3. Alwyn Lau (Monash University, Malaysia) “Intimating the Unconscious: A Psychoanalytical Refraction of Christian Theo-Political Activism in Malaysia.”
4. Tilahun Bejitual Zellelew (Eberhard Karls Universität, Germany) “Meat abstinence and its positive environmental effect: Examining the fasting etiquettes of the Ethiopian Orthodox Church.”
5. Matthew Recla (Boise State University, USA) “Homo Profanus: The Christian Martyr and Religious Violence.”
The book reviews that we have accepted for it thus far are:
1. Elliot Wolfson, A Dream Interpreted Within a Dream: Oneiropoiesis and the Prism of Imagination. Reviewed by Cass Fischer (University of South Florida, USA).
2. James E. Fleming and Linda C. McClain, Ordered Liberty: Rights, Responsibilities, and Virtues. Reviewed by M. Christian Green (Emory University, USA).
For this issue, we are also currently editing a very lengthy book review by well known biblical scholar Richard Horsley (University of Massachusetts, Boston, USA) on the book made controversial by Fox News written by Reza Aslan titled Zealot: The Life and Times of Jesus of Nazareth.

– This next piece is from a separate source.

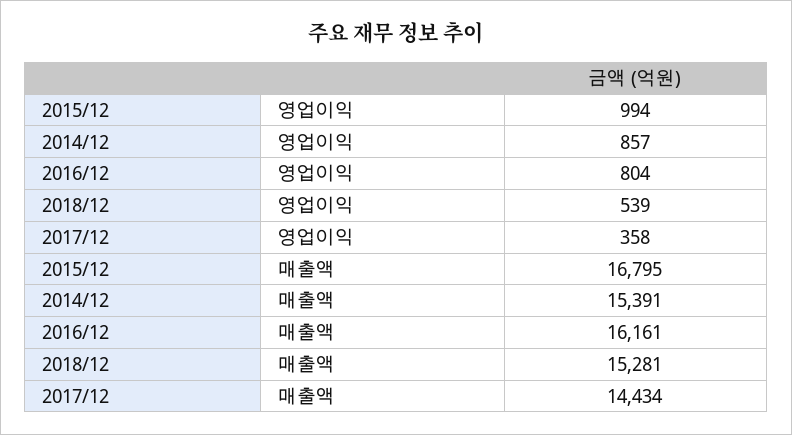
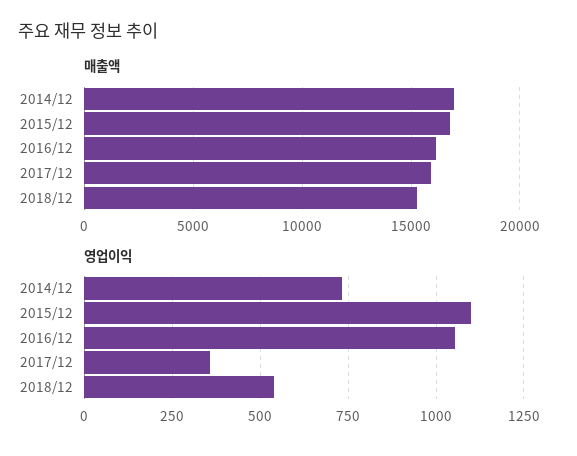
영업이익, 2015/12: 994 -> 1100
영업이익, 2014/12: 857 -> 725
영업이익, 2016/12: 804 -> 1050
매출액, 2014/12: 15391 -> 17000
매출액, 2017/12: 14434 -> 16000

We have approved a proposal submitted to us which is titled “A Conversation with Culture on the Edge: The State of the Critical Study of Religion.” Participants in it will include: Russell T. McCutcheon (University of Alabama), Craig Martin (St. Thomas Aquinas College, USA), Monica R. Miller (Lehigh University, USA), Steven Ramey (University of Alabama), K. Merinda Simmons (University of Alabama, USA), Leslie Dorrough Smith (Avila University, USA), and Vaia Touna (University of Alberta, Canada).
We also approved a proposal for a special issue titled “Is the Post-Colonial Post-Secular?” edited by Vincent Lloyd (Syracuse University) and Ludger Viefhues-Bailey (Le Moyne College). This is scheduled to appear in April 2015 3(1). The articles proposed for this issue are:
1. Eric Bugyis (University of Notre Dame, USA) “The Postcolonial as the Self-Colonization of Religion: On the Ratzinger-Habermas Debate.”
2. Pamela Klassen (University of Toronto, Canada) “Fantasies of Sovereignty: Maps and Myths on the Northwest Coast.”
3. Sadia Saeed (Yale University, USA) “Negotiating Colonial Secularity: Desecularization and Postcolonial State Formation in Pakistan.”
4. Brannon Ingram, (Northwestern University, USA) “Public Islam in Post-Apartheid South Africa: Muslim Radio and Postsecular Religious Rights.”
5. Matthew Engelke, (London School of Economics) “Africa and Immanence.”
6. Ludger Viefhues-Bailey (Le Moyne College, UK) “Setting Aside the Immanent Frame.”
We are also tentatively planning to co-sponsor sessions with the American Academy of Religion Sociology of Religion and Comparative Approaches to Religion and Violence Groups at their November 2014 meetings in San Diego, California. We will probably also host a reception there. We are also tentatively planning to co-sponsor a session with the Critical Religion Association at the University of Sterling in the UK at the British Sociological Association Sociology of Religion Study Group in 2015.